43 IMAGING STRATEGIES FOR ACUTE APPENDICITIS: EFFECTS OF RADIATION-INDUCED CANCER RISKS

Friday, October 19, 2012
The Atrium (Hyatt Regency)
Poster Board # 43
Health Services, and Policy Research (HSP)
Candidate for the Lee B. Lusted Student Prize Competition

Sorapop Kiatpongsan, MD1, Ekin Turan, BA2, Jonathan D. Eisenberg, BA2, Michael E. Gilmore, MBA2, Chung Yin Kong, PhD2, Laura Avery, MD2, G. Scott Gazelle, MD, MPH, PhD2 and Pari V. Pandharipande, MD, MPH2, (1)Harvard Interfaculty Initiative in Health Policy, Cambridge, MA, (2)Massachusetts General Hospital, Boston, MA

Purpose: Increasing concerns about radiation-induced cancer risks from computed tomography (CT) have prompted consideration of alternate imaging modalities for suspected appendicitis.  We compared life expectancy losses attributable to three imaging strategies, incorporating mortality risks from both acute appendicitis and radiation-induced cancers.

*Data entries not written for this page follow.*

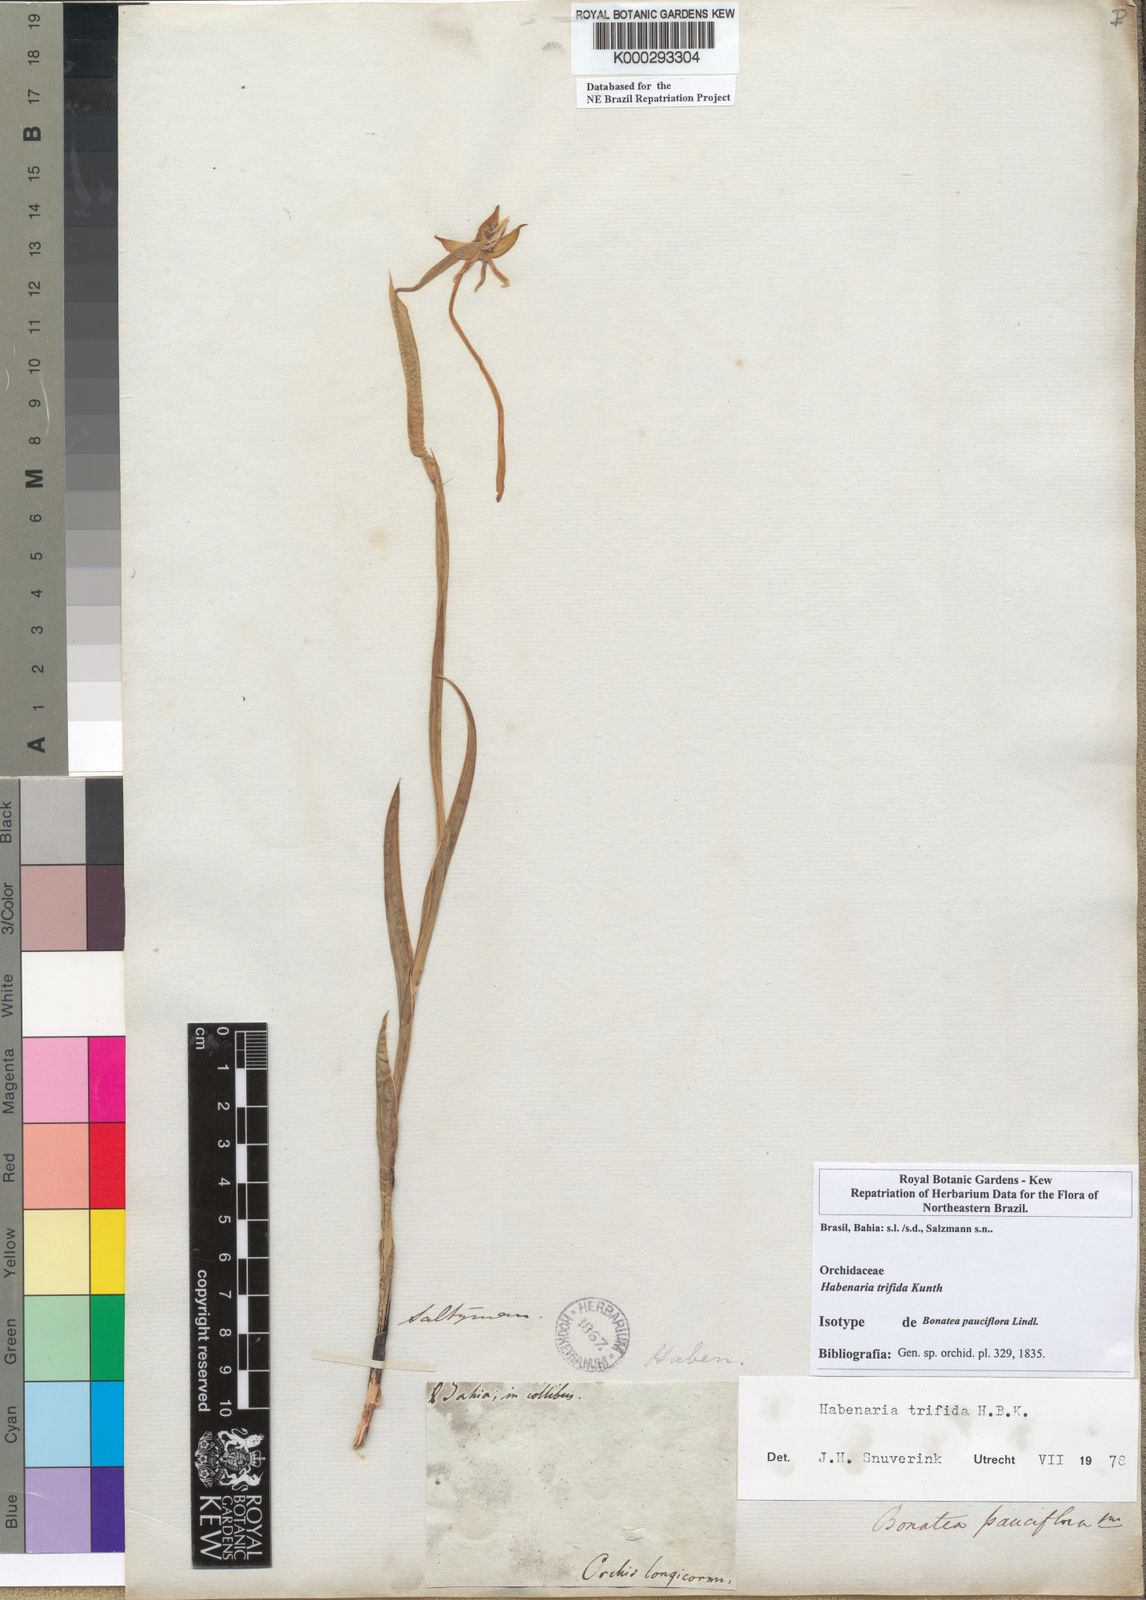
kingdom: Plantae
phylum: Tracheophyta
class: Liliopsida
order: Asparagales
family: Orchidaceae
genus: Habenaria
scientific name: Habenaria trifida
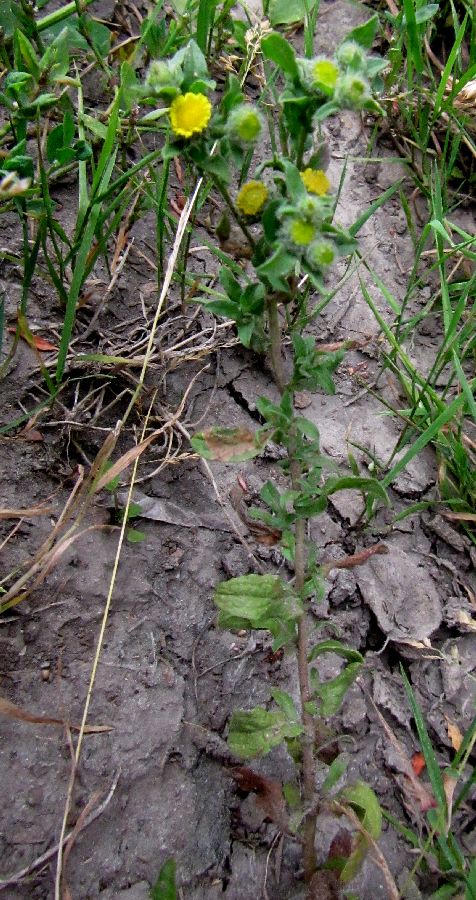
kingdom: Plantae
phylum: Tracheophyta
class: Magnoliopsida
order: Asterales
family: Asteraceae
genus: Pulicaria
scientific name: Pulicaria vulgaris
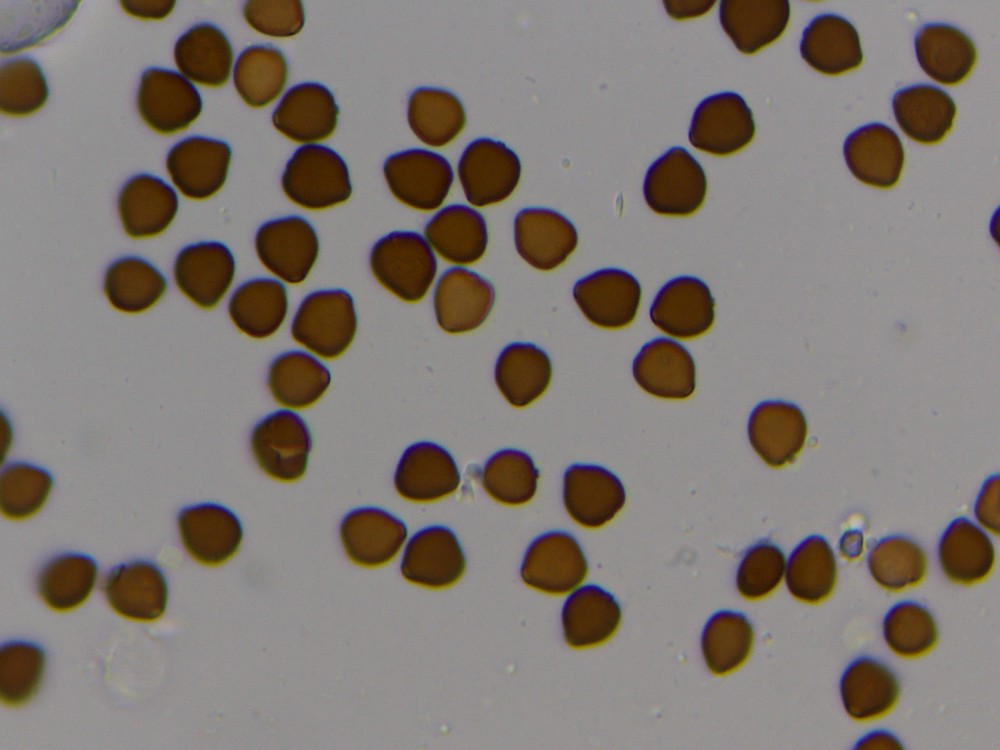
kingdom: Fungi
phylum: Basidiomycota
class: Agaricomycetes
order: Agaricales
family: Psathyrellaceae
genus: Narcissea
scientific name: Narcissea patouillardii
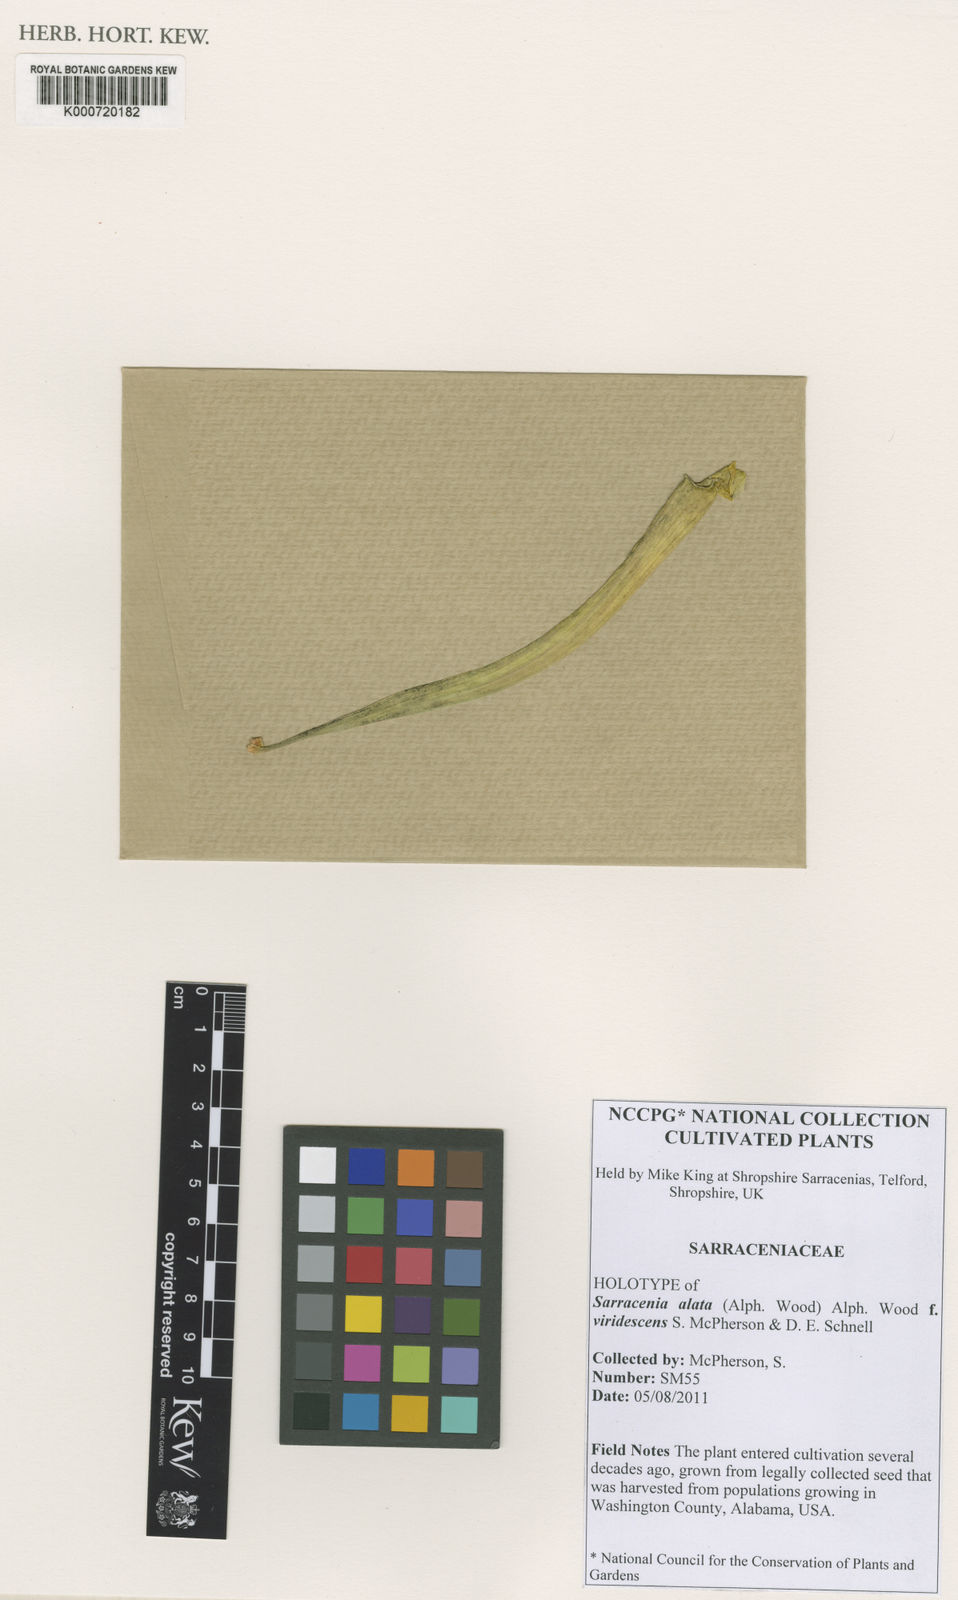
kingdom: Plantae
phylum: Tracheophyta
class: Magnoliopsida
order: Ericales
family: Sarraceniaceae
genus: Sarracenia
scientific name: Sarracenia alata
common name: Yellow trumpets
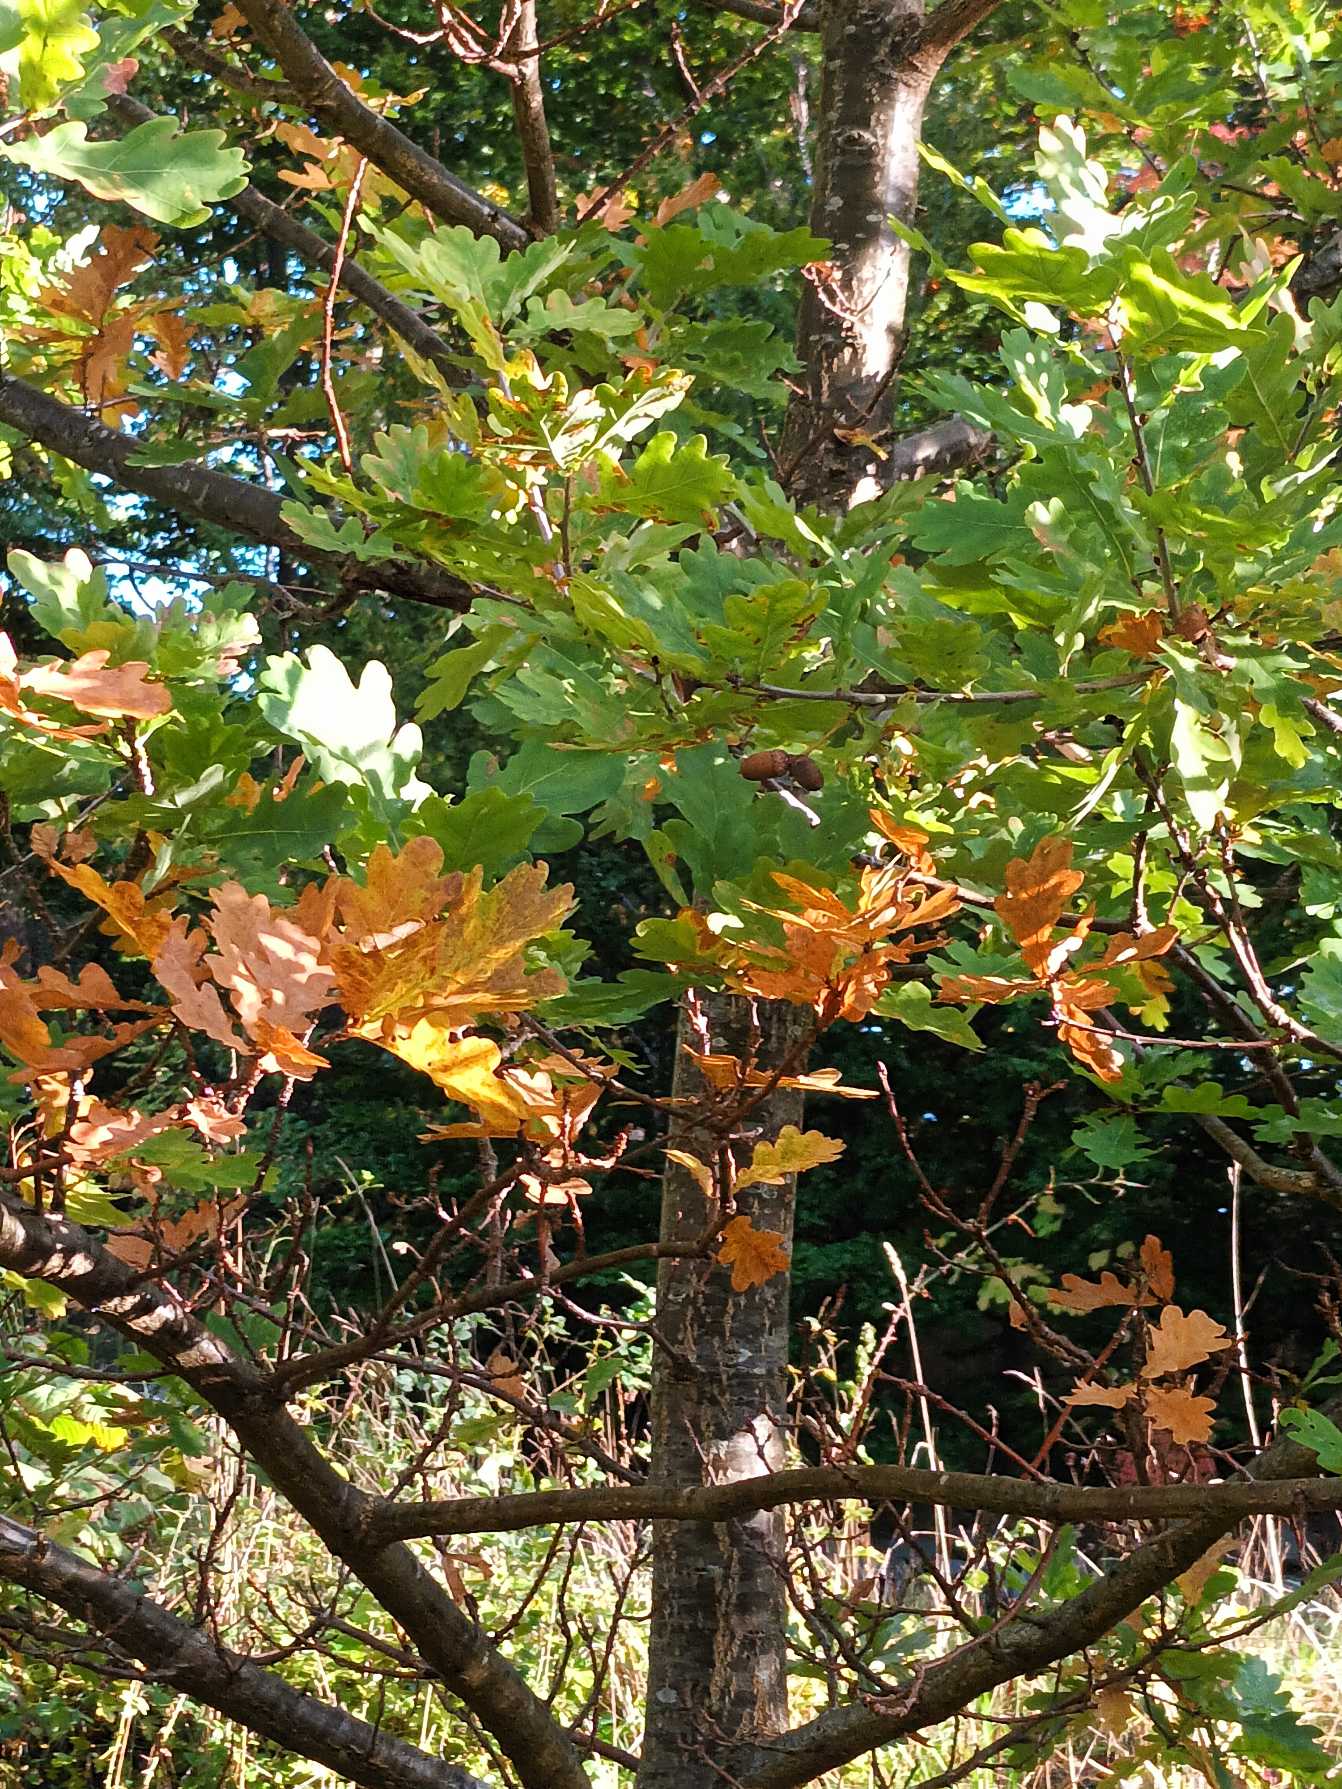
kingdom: Plantae
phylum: Tracheophyta
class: Magnoliopsida
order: Fagales
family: Fagaceae
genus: Quercus
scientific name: Quercus robur
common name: Stilk-eg/almindelig eg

Methods: We developed a decision-analytic model to compare life expectancy losses attributable to the use of abdominopelvic CT alone, combined ultrasound and CT (e.g. ultrasound followed by CT in cases where results were negative or indeterminate), and abdominopelvic magnetic resonance imaging (MRI) for the diagnosis of appendicitis.  We designated, as our base case, 20-year-old men with suspected acute appendicitis.  Disease prevalence, test performance characteristics, and mortality from appendicitis and appendectomy were elicited from the literature.  CT effective dose levels were based upon institutional data.  Life expectancy losses due to radiation-induced cancers were projected using an organ-specific model of radiation-induced cancer risks that was developed using the Biological Effects of Ionizing Radiation (BEIR VII) report.  One-way and two-way deterministic sensitivity analyses were performed to evaluate effects of parameter variability upon model results. 

Results: In the base-case analysis, the combined ultrasound-CT strategy resulted in the least average life expectancy loss (8.30 days in total, 1.10 days due to radiation-induced cancers).  Use of CT alone resulted in a minimally greater life expectancy loss of 9.92 days (1.70 days due to radiation-induced cancers), and use of MRI alone resulted in a life expectancy loss of 10.94 days (MRI does not confer ionizing radiation).  In sensitivity analysis, we found that favorability of the combined ultrasound-CT strategy over CT alone was driven primarily by test performance characteristics and not radiation-induced cancer risks.  Substitution of low-dose CT for standard CT did not change strategy rankings.  MRI became the preferred strategy only if life expectancy losses attributable to radiation-induced cancers from a CT scan exceeded 5.76 days, which would be very unlikely given current dosimetry practices. 

Conclusions: We found that a combined ultrasound and CT approach will optimize life expectancy relative to CT or MRI alone; however, this result is driven by differences in test performance characteristics, and not radiation-induced cancer risks.